Someone let me know if my understanding of this concept is off.
Duncan
As you move up in score cards and the score drops; how long does it typically take to recover and go back up if you continue on your pace to credit improvement (assuming one doesnt do anything to trash their credit again)?
Time heals old wounds.
Rebucketing changes the weight of factos such as AAoA, Utilization, and number of cards reporting a balance. In my case when my oldest account reached 4 years my FICO plunged from 750s to 690 without any other changes. The reason, which became apparent over the following weeks, was the new scorecard (bucket) weighs the number of cards with zero balances very heavily and the earlier bucket didn't. Since all my cards had small, but non zero balances at the time my FICO dropped like a rock. This makes sense since when you first have credit you are likely to use all your cards and utilization counts more heavily then.

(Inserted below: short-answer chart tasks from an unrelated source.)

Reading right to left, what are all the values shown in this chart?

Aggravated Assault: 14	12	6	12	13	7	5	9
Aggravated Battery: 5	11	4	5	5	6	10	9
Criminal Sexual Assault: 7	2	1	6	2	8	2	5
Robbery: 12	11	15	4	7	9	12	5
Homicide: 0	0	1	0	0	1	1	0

I fully recovered simply by adding a new account and zeroing another account. In all cases my util was low.
Remember, the percentages that each publsihed factor has is a global average. Buckets each have their own weights which can deviate from the averages. So, if you are rebucketed just try different things to see what the FICO score is most sensitive to in the new bucket.
The bucket used to give you a score is based on your credit characteristics. The each score model has several buckets to accomplish the socring. You can go to FICO.com and look at scores. What the forum calls buckets are called scorecards on FICO and elsewhere. As your credit profile changes the scorecard or bucket used may change as well..
Hate to bump and aged thread, but this is a very helpful read! I'm glad Lexie referred to it in another post. I learned something and when I get home later, I'll have the time and desire to read all of this thoroughly!
Complicated stuff.....but good to know for when these weird score changes occur. I'm gonna assume that 98% of America have no idea what "bucketing" is......LOL>
I feel the bucketing system favors lenders.
Very informative. I was trying to figure out why my January scores sank like the Titanic despite falling balances and increased limits when I remembered something about scorecards being discussed here. Now I feel a little less bummed out.